## WHAT IS REQUIRED
Starting at the line with "30: (301, 92, 0.31)" and going on through the line with "49: (258, 148, 0.30)", reproduce each line in the records below exactly and nothing more.

## DATA
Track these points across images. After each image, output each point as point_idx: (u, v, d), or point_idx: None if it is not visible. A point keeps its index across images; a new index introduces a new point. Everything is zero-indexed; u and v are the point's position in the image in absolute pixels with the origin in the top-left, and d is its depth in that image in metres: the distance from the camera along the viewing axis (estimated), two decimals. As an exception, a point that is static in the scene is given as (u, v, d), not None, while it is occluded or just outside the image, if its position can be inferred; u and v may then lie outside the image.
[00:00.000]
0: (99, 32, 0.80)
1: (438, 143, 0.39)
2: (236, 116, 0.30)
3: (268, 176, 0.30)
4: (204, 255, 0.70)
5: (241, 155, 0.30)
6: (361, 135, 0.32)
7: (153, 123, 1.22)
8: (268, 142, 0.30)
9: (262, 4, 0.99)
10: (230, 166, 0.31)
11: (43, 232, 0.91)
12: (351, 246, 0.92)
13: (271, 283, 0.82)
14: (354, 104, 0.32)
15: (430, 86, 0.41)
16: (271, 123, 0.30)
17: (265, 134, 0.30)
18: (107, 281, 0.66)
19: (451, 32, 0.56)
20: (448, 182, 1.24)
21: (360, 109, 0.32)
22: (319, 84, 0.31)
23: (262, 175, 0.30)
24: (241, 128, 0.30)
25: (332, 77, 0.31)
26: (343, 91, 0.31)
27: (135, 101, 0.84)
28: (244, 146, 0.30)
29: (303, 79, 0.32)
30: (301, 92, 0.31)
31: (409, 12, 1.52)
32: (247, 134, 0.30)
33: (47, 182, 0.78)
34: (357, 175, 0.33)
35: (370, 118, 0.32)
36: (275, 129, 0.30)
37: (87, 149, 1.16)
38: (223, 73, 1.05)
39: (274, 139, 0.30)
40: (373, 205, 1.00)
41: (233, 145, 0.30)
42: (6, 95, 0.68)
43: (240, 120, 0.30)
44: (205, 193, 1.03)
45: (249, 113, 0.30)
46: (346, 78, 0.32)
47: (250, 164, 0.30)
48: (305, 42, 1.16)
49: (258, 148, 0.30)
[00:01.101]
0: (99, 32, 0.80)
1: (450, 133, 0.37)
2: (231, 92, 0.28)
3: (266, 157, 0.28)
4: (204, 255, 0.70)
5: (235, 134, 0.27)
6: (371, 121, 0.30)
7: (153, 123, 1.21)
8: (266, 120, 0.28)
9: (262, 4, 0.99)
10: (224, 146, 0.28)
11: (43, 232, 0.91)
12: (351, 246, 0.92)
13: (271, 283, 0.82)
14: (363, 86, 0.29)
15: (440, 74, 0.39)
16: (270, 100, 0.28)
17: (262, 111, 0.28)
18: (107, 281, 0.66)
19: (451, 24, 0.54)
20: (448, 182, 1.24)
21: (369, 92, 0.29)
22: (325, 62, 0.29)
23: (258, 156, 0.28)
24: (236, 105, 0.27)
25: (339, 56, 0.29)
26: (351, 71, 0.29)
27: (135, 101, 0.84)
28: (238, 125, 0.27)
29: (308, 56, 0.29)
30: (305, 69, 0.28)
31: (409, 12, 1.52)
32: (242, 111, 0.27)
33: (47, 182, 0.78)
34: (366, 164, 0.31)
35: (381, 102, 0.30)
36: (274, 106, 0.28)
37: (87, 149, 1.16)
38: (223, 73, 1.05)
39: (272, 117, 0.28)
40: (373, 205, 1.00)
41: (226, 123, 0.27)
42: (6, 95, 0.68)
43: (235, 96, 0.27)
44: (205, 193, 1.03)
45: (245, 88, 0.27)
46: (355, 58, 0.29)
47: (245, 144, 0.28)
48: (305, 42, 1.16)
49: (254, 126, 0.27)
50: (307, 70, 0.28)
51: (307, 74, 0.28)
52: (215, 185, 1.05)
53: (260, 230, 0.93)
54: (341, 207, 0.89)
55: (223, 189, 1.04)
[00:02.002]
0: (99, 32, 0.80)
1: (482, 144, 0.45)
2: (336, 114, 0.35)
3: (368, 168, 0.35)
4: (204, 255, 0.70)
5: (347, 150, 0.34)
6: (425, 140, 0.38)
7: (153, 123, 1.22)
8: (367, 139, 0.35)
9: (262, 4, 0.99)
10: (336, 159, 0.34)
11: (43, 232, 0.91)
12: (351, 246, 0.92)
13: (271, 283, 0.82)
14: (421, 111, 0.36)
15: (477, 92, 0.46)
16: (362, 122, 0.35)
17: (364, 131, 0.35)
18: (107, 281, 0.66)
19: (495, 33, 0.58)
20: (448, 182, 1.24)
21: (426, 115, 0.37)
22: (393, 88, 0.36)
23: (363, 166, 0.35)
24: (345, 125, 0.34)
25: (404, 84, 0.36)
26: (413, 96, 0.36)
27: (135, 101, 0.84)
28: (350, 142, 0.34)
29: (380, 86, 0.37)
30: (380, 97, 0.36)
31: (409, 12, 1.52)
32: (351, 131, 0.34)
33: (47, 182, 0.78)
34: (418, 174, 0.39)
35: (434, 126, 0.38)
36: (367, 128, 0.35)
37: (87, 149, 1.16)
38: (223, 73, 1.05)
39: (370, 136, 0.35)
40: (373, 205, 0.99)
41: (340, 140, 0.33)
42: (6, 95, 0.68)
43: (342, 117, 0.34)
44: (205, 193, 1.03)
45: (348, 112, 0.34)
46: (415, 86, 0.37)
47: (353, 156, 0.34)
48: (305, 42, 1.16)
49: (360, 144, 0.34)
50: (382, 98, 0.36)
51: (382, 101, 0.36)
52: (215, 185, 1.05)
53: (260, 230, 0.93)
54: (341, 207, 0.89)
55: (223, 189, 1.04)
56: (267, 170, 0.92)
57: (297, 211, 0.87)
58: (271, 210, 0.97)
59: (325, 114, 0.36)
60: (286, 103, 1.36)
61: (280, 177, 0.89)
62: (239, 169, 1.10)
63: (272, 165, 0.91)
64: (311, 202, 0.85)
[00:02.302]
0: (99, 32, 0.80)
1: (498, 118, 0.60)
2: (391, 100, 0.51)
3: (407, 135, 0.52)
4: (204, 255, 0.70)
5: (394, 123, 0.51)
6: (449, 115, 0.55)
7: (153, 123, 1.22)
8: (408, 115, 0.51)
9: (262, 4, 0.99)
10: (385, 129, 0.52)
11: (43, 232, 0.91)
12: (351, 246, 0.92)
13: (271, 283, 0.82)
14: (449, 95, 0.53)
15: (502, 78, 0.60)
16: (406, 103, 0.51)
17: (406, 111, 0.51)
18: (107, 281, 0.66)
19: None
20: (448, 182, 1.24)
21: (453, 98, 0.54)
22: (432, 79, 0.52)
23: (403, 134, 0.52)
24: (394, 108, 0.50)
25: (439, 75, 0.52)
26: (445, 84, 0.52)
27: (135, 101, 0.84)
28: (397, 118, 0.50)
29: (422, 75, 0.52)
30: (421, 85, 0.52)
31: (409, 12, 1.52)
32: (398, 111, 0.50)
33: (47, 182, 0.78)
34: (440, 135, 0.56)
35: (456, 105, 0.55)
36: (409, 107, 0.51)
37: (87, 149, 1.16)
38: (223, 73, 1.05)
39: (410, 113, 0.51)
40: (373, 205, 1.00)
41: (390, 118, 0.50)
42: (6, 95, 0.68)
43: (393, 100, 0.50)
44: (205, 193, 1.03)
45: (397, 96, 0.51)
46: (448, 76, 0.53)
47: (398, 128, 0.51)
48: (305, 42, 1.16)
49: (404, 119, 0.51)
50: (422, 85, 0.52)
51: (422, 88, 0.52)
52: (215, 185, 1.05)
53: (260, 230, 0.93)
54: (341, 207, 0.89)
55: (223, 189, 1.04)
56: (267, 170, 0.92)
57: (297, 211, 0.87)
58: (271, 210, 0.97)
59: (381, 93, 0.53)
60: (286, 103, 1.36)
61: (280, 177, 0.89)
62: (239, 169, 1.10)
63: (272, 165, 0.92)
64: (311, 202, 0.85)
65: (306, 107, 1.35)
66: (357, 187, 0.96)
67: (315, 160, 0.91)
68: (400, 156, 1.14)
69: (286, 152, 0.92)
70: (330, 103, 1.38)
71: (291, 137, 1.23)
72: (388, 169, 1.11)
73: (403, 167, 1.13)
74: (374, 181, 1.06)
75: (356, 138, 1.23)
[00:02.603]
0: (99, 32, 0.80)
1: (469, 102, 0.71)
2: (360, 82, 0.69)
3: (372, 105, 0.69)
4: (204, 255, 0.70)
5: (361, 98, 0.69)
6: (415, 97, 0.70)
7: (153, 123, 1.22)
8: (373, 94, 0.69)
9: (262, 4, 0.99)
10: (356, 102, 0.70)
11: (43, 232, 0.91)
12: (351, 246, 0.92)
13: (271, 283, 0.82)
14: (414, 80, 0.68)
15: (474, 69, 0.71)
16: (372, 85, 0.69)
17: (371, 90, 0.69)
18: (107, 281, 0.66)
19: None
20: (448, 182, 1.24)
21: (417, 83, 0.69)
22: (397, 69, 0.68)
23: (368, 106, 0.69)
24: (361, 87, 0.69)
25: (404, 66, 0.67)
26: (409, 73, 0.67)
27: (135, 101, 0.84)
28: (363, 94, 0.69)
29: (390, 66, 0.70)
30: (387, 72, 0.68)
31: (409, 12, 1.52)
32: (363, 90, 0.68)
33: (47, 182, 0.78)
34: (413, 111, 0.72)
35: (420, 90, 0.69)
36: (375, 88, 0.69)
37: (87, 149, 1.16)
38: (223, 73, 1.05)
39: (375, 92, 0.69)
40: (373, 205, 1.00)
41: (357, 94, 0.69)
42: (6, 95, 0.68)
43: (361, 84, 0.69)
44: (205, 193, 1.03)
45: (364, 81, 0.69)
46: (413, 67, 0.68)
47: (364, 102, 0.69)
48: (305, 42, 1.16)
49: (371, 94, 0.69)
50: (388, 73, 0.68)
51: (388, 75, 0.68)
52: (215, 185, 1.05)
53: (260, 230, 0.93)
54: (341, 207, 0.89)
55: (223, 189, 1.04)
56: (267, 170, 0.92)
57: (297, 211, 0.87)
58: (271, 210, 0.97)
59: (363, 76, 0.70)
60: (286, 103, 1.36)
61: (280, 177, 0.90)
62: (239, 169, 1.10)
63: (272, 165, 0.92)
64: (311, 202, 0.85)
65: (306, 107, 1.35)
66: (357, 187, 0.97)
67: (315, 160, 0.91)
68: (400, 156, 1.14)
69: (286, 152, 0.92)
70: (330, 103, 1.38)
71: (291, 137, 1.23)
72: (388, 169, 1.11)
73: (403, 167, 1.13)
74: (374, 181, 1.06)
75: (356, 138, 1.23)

* * *

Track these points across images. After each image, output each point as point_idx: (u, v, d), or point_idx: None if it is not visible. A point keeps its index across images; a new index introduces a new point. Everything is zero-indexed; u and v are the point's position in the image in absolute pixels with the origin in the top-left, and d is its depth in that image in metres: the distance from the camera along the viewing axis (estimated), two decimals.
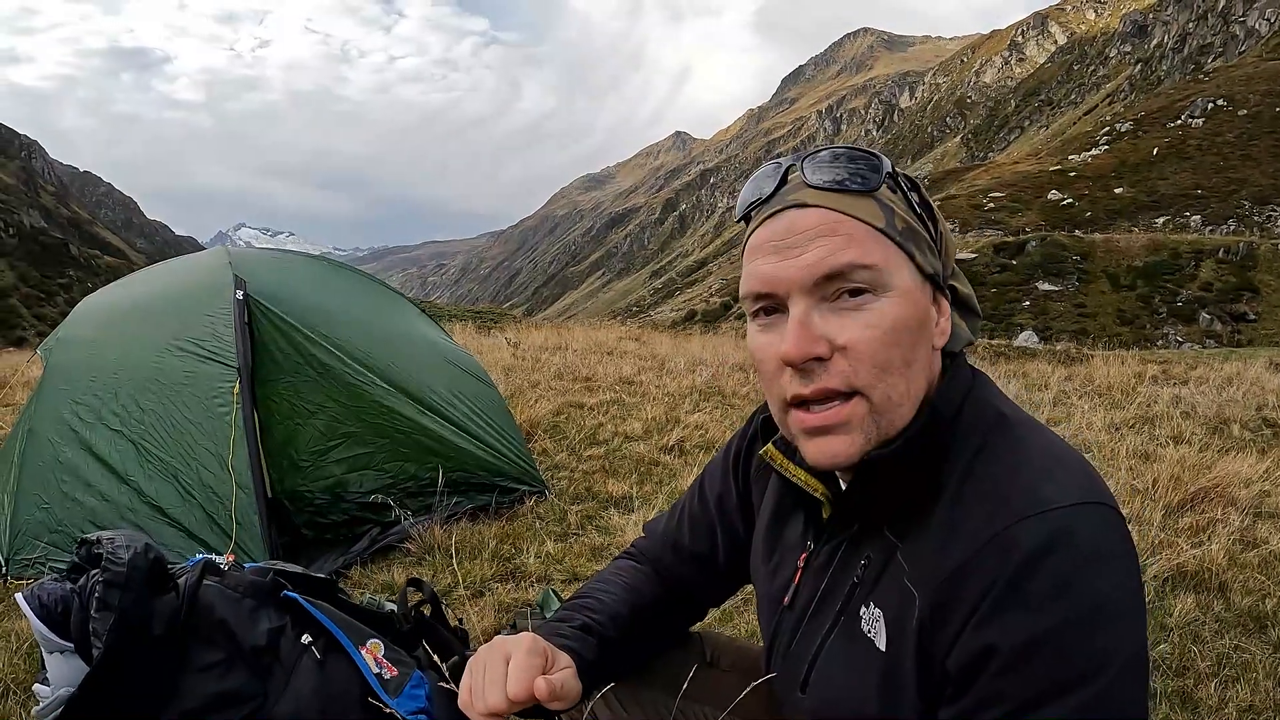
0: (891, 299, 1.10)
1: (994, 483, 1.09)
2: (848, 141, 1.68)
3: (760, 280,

## WRITTEN ANSWER
30: (301, 92, 0.31)
31: (409, 12, 1.52)
32: (247, 134, 0.30)
33: (47, 182, 0.78)
34: (357, 175, 0.33)
35: (370, 118, 0.32)
36: (275, 129, 0.30)
37: (87, 149, 1.16)
38: (223, 73, 1.05)
39: (274, 139, 0.30)
40: (373, 205, 1.00)
41: (233, 145, 0.30)
42: (6, 95, 0.68)
43: (240, 120, 0.30)
44: (205, 193, 1.03)
45: (249, 113, 0.30)
46: (346, 78, 0.32)
47: (250, 164, 0.30)
48: (305, 42, 1.16)
49: (258, 148, 0.30)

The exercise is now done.